I suddenly notice, while speaking with my aunt, that Czech has a single word (noha) where English distinguishes between “foot” and “leg.” The same situation arises when one wants to talk about hands and arms, having no choice but to use the single word ruka for either. And while these facts are utterly unremarkable to native speakers of Czech and I’ve never, ever seen them lead to confusion, I’m now led to speculate about the absurdist possibilities—in a surgical setting, say—of such a linguistic conflation.
When reaching for the Czech equivalent of the phrase “fall in love” (se zamilovat), I become aware that its literal translation is something like “to enamor oneself of,” and this leads me down a side path of rumination about the nature of accidental love versus self-inflicted love.
I discover from a book that Czech has a specific word, červánky, to refer to the red clouds that appear in the sky around sunset. And then I think: if any language would have such a word in its poetic treasury, of course it would be Czech. And I feel compelled, in English, to write a description of the sort one would write if English were a language that contained a word like červánky.

EXERCISE SET ▸
a – Answer these from the passage on Czech words:
(i) What single Czech word covers both "foot" and "leg"?
(ii) What Czech phrase is given for "fall in love"?
(iii) What does the Czech word červánky refer to?
b – Write out the part of the passage on Czech words between "When reaching for" and "versus self-inflicted love.", inclusive, word for word.
c – Go on with the passage on Czech words from the point where it stops.
The dataset rows are separate material and have no link to the passage on Czech words.

[Dataset rows]
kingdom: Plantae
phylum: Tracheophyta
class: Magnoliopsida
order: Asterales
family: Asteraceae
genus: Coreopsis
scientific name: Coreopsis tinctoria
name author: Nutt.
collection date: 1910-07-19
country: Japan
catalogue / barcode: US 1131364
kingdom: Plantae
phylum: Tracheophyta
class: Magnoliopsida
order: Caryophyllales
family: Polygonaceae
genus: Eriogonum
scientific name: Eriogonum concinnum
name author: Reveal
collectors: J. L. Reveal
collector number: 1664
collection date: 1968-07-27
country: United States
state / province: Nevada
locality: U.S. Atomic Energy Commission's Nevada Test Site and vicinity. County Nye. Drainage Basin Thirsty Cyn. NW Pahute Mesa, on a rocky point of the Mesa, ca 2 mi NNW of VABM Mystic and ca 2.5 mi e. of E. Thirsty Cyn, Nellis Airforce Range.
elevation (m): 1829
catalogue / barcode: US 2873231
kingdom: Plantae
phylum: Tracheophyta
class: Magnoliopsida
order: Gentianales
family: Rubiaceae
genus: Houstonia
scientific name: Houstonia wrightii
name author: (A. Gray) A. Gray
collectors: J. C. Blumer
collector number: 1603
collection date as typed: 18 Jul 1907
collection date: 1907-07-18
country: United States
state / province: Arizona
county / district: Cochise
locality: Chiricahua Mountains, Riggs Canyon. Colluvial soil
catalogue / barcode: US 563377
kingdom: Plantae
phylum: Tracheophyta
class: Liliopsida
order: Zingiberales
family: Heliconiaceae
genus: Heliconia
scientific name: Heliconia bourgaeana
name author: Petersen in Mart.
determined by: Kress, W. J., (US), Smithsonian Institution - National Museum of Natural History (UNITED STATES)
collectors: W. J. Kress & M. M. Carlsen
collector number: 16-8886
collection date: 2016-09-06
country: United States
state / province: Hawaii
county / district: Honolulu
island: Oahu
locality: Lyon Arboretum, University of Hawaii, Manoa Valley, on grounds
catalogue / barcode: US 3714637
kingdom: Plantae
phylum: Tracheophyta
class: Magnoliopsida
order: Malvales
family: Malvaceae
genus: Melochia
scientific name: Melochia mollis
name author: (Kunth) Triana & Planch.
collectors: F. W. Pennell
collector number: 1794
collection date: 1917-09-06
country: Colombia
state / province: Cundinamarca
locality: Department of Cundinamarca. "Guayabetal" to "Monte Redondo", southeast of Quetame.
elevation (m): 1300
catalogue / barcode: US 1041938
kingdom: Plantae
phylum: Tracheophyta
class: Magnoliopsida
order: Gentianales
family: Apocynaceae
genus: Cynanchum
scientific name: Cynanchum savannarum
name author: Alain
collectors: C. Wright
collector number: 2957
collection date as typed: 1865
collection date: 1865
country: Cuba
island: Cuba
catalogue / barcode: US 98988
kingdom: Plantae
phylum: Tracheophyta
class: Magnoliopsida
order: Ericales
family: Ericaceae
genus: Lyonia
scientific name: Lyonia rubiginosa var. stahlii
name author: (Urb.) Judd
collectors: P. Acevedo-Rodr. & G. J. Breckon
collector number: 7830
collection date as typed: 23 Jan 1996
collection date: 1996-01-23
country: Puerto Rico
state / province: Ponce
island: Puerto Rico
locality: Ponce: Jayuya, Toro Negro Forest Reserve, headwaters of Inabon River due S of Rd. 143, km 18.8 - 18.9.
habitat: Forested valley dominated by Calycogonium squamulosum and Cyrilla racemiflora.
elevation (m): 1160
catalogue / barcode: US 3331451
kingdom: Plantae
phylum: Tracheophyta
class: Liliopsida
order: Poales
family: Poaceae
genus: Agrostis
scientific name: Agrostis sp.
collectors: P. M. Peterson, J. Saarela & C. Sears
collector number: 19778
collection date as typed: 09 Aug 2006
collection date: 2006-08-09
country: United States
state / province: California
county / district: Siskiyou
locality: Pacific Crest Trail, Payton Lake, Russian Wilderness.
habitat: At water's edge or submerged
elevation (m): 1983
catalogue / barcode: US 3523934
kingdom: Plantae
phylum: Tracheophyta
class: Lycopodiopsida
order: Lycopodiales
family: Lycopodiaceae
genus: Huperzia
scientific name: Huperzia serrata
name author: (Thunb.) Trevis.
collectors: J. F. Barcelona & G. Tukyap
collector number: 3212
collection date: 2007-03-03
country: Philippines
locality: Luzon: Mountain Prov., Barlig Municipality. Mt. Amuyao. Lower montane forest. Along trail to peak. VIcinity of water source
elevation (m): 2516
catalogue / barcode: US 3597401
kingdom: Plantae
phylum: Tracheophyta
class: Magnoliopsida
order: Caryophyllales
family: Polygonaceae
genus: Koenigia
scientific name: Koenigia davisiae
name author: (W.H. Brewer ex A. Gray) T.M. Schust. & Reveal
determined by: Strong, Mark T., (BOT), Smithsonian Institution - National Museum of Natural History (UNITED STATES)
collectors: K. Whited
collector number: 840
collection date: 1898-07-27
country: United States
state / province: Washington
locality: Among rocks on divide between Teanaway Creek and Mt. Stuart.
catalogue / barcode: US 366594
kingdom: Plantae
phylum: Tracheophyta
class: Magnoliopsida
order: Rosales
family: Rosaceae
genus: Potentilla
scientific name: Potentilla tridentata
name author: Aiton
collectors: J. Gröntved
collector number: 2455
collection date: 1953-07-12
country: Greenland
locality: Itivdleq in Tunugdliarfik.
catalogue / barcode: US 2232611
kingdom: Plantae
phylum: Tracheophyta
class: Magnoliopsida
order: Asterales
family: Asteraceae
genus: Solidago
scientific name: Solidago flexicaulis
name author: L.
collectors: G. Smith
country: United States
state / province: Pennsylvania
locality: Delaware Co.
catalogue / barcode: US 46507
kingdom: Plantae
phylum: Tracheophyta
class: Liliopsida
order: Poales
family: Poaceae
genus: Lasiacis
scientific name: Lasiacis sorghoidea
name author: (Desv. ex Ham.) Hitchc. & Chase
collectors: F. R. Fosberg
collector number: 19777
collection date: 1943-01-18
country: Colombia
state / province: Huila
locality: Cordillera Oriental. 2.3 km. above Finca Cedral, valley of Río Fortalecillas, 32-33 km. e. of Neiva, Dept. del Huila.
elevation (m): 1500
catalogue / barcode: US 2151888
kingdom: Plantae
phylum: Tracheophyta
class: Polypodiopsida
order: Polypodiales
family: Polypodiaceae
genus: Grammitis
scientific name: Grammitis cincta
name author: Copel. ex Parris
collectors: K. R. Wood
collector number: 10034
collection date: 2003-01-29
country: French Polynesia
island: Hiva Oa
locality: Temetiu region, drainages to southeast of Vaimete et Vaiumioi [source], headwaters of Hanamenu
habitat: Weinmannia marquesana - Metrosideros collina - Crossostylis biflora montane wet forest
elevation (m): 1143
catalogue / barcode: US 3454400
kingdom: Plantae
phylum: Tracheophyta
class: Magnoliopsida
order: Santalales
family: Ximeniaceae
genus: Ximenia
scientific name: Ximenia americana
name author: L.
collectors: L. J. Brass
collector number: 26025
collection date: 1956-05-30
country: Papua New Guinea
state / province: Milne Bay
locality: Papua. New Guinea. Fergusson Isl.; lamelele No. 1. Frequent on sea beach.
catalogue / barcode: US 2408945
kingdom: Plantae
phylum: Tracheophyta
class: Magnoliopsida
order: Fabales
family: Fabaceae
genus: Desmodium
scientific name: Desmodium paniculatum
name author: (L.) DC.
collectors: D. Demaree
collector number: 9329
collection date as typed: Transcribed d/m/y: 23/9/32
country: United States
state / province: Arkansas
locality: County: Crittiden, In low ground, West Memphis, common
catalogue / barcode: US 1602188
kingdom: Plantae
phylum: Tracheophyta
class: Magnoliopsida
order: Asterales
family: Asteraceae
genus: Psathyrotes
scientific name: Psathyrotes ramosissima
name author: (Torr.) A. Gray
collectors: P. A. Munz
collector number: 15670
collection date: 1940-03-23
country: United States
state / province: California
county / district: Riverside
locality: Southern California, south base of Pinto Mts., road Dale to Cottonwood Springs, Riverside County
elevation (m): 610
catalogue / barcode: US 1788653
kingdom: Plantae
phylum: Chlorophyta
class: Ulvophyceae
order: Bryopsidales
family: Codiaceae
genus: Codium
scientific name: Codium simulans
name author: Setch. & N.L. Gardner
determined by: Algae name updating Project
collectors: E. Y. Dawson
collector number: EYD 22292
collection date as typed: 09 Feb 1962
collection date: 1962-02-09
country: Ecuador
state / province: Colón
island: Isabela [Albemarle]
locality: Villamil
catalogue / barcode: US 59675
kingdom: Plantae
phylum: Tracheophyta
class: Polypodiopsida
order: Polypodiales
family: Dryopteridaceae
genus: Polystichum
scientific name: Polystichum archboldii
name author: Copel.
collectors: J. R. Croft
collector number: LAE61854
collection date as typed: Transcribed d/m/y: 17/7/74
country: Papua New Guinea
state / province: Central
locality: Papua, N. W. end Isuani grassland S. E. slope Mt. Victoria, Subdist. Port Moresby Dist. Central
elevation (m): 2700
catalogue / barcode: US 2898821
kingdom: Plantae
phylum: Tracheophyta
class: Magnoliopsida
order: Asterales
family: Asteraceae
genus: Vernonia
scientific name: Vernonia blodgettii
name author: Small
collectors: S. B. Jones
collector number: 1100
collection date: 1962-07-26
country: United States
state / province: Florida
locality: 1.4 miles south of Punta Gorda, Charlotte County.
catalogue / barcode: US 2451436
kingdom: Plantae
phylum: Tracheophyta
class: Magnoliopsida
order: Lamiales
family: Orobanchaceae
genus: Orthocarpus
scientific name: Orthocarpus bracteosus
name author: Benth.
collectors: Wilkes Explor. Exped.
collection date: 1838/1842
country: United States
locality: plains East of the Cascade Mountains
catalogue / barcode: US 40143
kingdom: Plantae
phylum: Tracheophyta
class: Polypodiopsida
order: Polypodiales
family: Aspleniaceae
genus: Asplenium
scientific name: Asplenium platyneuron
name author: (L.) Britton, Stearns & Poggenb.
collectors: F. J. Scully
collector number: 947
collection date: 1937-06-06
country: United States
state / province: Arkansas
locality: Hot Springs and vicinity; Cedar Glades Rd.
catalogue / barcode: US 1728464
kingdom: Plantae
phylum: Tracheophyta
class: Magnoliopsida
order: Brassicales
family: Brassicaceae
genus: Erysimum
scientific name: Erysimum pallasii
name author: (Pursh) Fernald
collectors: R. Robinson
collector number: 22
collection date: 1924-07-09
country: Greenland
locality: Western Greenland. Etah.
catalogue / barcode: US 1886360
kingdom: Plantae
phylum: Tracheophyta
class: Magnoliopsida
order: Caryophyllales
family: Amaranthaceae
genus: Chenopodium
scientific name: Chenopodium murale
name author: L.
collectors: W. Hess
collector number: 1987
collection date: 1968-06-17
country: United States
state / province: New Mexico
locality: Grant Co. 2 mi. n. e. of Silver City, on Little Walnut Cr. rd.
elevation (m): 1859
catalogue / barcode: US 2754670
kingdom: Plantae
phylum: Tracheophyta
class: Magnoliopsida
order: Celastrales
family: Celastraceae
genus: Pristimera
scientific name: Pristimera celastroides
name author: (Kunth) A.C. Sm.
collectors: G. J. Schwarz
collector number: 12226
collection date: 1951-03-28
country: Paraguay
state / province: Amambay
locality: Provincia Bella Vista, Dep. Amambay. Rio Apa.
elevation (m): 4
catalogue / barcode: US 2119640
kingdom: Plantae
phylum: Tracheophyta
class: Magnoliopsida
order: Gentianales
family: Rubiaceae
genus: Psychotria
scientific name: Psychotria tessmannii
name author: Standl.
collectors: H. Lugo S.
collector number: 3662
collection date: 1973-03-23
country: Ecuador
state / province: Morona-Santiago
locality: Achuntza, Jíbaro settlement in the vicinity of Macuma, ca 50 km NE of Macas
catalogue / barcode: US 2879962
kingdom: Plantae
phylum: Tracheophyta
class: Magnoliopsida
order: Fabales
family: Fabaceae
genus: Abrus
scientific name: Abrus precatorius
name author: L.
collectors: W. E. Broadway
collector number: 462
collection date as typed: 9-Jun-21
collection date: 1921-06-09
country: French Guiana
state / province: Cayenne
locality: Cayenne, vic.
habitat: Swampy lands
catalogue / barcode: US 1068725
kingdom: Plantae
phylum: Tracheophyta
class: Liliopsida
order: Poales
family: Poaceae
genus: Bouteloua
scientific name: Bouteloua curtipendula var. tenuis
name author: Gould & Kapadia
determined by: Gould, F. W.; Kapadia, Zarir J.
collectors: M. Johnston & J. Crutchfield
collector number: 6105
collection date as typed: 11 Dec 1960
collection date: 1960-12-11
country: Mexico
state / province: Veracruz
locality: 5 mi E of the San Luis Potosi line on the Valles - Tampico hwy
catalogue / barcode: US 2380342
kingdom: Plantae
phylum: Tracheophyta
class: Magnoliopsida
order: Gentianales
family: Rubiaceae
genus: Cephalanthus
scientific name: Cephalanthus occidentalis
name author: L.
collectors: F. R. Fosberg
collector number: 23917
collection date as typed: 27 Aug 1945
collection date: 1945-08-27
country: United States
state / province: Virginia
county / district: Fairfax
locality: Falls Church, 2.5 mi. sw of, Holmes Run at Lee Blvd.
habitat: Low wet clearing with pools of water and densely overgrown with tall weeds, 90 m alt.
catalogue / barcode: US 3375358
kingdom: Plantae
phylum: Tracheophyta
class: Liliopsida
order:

WRITTEN ANSWERS ▸
a –
(i) noha
(ii) se zamilovat
(iii) The red clouds that appear in the sky around sunset.

b –
When reaching for the Czech equivalent of the phrase “fall in love” (se zamilovat), I become aware that its literal translation is something like “to enamor oneself of,” and this leads me down a side path of rumination about the nature of accidental love versus self-inflicted love.

c –
Most valuable of all is the general mood that settles into me when I’m in the presence of Czech, which I then allow to seep into my relationship with English. I orient to language with a love that is somewhat unrequited and therefore slightly dangerous. I give myself over to the fascination and longing that a child directs at her beloved, elusive, partly-forgotten mother. I become aware that, as intimately as I may know even the English language, it always withholds a part of itself from me, keeping its own secrets. I will never be able to truly possess it, keep it fixed and unchanging inside me.
Then, I can begin to write.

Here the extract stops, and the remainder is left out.